I am first and foremost a political
scientist. The fiasco of the debt limit debate has caused me to look beyond what is normally acccepted as political realty. The debate seems laden with code words, political posturing, and the blind allegiance of the Republicans to the super rich. In Johnson's day, Everett Dirksen (I believe he was known as the "Golden Throat") was the Republican Senate Minority who knew what Loyal Opposition meant: forging consensus or compromise. When the time came for LBJ to sign the Great Society legislation, Senator Dirksen would be present with a broad smile knowing that he had helped craft the biill and deserved the signing pen that he would receive. In Nixon's day, Spiro would say "block voting" and we know he meant "black voting." As a political activist and a DFLer, I felt Nixon breathing down my neck. Though there was undeniably a very evil side to him (he was obstensibly addressing a Pepsi-Cola meeting in Dallas) at the time JFK was assassinated. At least he was competent in foreign and domestic affairs. I opposed most of what he stood for, and watched him crumble because of Watergate with the keenest observation and attention. He sought to hold on to power by whatever means necessary and was convinced that was his mandate. Except until the very end when, he was making his plans to make get-away by helicopter the country had an effective government. Nixon and Reagan both proposed legislation that would make them Republican pariahs, though they raise high Reagan's banner whenever it suits them. As a historian, I see Reagan's victory over the air traffic controller union as a turning point in US history. Unionism, in numbers and power began to decline. If you are capable of stepping back, ridding yourself of your ideological preconcetions, and objectively analyzing the situation, you will see the negative chain of events that flowed because of this union-busting.
I think a good argument could be made that it is the most stressful job in the world: more than an airline captain who worries only about the plane he is on.
This union-busting had many ramifications the two greatest being: the chilling of unionism and the weakening of the national
defense with less qualified individuals in lower numbers monitoring US air space.
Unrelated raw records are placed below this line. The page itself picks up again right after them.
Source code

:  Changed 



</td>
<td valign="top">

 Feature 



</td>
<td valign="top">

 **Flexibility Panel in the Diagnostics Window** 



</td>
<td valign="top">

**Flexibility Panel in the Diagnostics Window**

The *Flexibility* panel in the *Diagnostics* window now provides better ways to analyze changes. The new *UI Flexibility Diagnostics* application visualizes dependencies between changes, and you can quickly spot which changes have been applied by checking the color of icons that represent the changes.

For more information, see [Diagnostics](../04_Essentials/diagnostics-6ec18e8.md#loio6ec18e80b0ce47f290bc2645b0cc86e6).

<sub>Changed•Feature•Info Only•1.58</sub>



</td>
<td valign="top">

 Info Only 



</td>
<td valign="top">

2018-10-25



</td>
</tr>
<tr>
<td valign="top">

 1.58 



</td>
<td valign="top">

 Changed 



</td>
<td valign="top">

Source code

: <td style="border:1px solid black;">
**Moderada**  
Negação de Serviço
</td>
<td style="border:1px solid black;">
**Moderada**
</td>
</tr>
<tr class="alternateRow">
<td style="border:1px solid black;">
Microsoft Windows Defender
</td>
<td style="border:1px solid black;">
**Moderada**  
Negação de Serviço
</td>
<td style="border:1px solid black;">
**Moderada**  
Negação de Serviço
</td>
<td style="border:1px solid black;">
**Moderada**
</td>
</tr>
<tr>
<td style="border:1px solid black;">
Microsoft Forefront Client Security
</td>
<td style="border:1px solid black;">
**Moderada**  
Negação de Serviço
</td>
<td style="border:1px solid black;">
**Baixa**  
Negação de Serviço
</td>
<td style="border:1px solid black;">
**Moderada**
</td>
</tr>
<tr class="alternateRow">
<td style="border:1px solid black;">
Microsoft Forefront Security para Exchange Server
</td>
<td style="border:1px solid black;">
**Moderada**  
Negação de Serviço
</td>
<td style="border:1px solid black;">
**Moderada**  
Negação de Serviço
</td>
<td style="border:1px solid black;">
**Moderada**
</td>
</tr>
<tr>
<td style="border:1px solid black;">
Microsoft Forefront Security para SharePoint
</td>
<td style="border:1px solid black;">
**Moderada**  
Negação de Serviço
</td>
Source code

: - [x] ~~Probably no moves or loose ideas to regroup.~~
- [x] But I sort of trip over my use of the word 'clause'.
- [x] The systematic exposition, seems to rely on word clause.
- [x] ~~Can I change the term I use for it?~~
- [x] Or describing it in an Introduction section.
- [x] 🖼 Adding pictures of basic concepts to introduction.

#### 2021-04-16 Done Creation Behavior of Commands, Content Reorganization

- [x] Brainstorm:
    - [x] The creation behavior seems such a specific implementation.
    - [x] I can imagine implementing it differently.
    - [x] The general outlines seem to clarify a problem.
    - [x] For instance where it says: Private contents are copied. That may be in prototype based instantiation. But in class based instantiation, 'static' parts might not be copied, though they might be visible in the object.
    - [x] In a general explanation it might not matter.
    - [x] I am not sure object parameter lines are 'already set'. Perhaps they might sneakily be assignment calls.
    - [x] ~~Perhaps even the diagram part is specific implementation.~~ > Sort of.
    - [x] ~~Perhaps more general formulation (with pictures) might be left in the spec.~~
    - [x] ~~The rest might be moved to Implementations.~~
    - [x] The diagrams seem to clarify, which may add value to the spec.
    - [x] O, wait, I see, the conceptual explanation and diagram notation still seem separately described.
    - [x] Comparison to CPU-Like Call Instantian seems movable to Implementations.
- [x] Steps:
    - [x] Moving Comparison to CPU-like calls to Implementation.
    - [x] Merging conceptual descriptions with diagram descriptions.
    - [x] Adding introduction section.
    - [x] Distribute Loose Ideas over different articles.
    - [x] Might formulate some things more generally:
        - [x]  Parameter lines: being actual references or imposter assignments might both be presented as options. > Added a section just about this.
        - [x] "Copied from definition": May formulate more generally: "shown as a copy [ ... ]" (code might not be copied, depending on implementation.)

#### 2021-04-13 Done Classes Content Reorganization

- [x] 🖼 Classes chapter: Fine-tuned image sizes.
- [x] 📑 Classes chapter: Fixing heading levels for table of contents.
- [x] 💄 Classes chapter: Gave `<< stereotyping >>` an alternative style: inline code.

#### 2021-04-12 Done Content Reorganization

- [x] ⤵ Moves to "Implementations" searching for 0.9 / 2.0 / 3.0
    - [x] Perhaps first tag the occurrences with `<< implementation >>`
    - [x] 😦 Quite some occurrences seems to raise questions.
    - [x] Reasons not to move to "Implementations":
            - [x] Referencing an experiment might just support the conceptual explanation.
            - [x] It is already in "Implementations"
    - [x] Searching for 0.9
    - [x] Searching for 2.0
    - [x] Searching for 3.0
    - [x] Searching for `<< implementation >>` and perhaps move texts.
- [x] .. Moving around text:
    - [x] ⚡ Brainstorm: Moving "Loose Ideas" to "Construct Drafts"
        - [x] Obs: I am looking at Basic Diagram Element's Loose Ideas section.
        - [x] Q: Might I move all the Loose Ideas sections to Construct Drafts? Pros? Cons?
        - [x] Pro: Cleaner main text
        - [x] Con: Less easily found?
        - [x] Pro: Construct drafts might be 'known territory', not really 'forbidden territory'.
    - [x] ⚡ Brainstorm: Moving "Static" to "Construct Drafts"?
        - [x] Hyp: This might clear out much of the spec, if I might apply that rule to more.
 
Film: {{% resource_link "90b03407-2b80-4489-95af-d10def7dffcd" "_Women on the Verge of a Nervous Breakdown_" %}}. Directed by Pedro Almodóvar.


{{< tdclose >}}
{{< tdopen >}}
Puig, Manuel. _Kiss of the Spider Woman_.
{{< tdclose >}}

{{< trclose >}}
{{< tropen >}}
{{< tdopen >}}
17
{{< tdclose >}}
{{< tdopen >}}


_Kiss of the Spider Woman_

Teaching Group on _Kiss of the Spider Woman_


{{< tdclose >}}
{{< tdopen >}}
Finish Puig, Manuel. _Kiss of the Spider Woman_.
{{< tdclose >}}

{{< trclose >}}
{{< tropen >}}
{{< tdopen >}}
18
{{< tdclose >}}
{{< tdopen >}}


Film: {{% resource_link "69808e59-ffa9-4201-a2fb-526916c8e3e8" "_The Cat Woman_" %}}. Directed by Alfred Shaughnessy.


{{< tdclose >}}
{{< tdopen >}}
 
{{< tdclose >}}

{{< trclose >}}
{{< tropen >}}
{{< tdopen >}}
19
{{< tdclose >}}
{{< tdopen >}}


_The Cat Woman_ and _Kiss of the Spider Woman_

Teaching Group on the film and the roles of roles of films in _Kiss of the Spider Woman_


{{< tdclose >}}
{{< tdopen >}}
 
It is getting late and I have to close. I would like everyone who reads this to consider a corporate structure that would supplant the prevailing corporate structure of today (given human form by a distastrous Supreme Court decision. [Was there a gun pointed at their head?) Worker control of the means of production without a parasitic management class. The term for this is syndicalism. It is not a wild-eyed socialist imaginary theory. It is a practical, concrete corporate organization: one already in existence in the US, including highly placed national defense firms.